Помолчав некоторое время, как бы собираясь с мыслями, молодой человек наконец заговорил чуть дрожащим голосом, который мало-помалу звучал все увереннее и скоро сделался твердым и звенящим.
– Милостивый государь, – начал он, – судьба непременно хочет сделать нас врагами, между тем как мне, напротив, было бы так приятно быть любимым вами, потому что, должен вам признаться, несмотря на все мои усилия возненавидеть вас, меня влечет к вам некая непреодолимая сила. Пускай кто хочет объясняет это чувство. Я не стараюсь его анализировать, но оно существует во мне, угнетает меня и до настоящей минуты именно оно заставляло откладывать объяснение, которое неминуемо должно закончиться смертью одного из нас.
– Я также чувствую, что мог бы полюбить вас, – мягко ответил Монбар, – даже в эту минуту я не могу вас ненавидеть.
– К несчастью, мы должны подавить в наших сердцах это благородное чувство, – продолжал молодой человек, – и слушаться только голоса долга, голоса неумолимого, который приказывает мне потребовать от вас страшного отчета. Я не француз, милостивый государь, как вы, вероятно, предполагали по той легкости, с какой я говорю на вашем языке. Я испанец или, по крайней мере, считаю себя испанцем.
– Вы испанец? – с горестью воскликнул Монбар.
– Да. Простите, но я вынужден рассказать вам о своей жизни, – это необходимо для того, чтобы вы поняли меня до конца.

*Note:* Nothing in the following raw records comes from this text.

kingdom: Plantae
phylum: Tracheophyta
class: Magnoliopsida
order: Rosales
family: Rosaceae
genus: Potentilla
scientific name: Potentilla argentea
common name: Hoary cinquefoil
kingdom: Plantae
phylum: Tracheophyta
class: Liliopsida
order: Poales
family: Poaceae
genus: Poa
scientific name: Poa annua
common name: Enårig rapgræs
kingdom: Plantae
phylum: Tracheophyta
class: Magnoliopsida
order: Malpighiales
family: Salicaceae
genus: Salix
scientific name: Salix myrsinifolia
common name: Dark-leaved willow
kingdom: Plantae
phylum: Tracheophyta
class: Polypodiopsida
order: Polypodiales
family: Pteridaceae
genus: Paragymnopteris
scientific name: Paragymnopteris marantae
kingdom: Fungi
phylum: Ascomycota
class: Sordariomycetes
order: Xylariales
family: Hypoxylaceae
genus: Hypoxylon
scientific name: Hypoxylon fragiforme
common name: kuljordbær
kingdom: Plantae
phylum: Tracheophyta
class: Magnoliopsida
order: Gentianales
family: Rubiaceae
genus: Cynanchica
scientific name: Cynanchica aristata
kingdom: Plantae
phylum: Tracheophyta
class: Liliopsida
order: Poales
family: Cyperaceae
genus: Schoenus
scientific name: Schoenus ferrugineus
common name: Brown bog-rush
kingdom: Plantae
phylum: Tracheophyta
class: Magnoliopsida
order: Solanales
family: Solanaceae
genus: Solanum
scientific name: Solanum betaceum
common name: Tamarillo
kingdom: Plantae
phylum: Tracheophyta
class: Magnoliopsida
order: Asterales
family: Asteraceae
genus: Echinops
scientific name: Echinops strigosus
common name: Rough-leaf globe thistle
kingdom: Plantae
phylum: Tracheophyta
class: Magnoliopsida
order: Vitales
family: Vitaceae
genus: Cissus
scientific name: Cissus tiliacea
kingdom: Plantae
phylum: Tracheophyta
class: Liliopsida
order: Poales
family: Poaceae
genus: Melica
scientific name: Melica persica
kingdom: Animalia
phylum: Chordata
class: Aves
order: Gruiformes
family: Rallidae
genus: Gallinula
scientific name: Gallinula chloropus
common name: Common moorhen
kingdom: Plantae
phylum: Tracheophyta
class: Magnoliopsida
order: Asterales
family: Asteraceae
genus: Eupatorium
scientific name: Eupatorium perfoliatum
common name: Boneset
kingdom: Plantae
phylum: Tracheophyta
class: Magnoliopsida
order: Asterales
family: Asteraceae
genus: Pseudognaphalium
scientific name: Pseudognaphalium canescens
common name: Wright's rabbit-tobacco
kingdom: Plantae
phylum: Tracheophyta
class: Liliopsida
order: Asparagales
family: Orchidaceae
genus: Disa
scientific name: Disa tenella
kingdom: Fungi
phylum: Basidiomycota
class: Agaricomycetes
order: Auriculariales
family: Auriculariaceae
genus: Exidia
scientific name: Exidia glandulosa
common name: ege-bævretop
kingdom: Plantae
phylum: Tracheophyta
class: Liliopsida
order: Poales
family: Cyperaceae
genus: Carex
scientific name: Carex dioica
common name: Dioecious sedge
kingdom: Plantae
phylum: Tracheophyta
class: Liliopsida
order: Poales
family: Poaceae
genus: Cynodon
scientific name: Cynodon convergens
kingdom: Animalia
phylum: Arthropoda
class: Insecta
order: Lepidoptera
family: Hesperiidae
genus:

Я буду краток и расскажу только то, что вам необходимо знать… Я никогда не знал ни отца, ни матери.
– Бедный юноша! – прошептал Монбар.
– Я был воспитан дядей, братом моей матери, – продолжал молодой человек. – Он опекал меня, следил за моим воспитанием и отдал меня во флот.
– И вы сделались превосходным моряком, несмотря на вашу молодость, клянусь вам!
– Я имею честь служить офицером во флоте его католического величества короля Испании.
– Но каким же образом, позвольте вас спросить…
– Будьте терпеливы, – перебил Франкер, – ведь я сказал, что вы все узнаете.
– Это правда, продолжайте же и простите, что я перебил вас так некстати.
– Около шести месяцев тому назад я находился в Веракрусе, где отдыхал после продолжительного путешествия в Европу. Однажды дядя позвал меня, сказав, что хочет открыть мне нечто важное. При разговоре присутствовал только его сын. Тут я услышал страшную историю моей семьи.
Молодой человек остановился. Рыдание рвалось из его груди, он опустил голову на руки и заплакал. Монбар невольно проникся жалостью к этому юноше, чья горесть тронула его, быть может, несколько больше, чем он сам желал бы.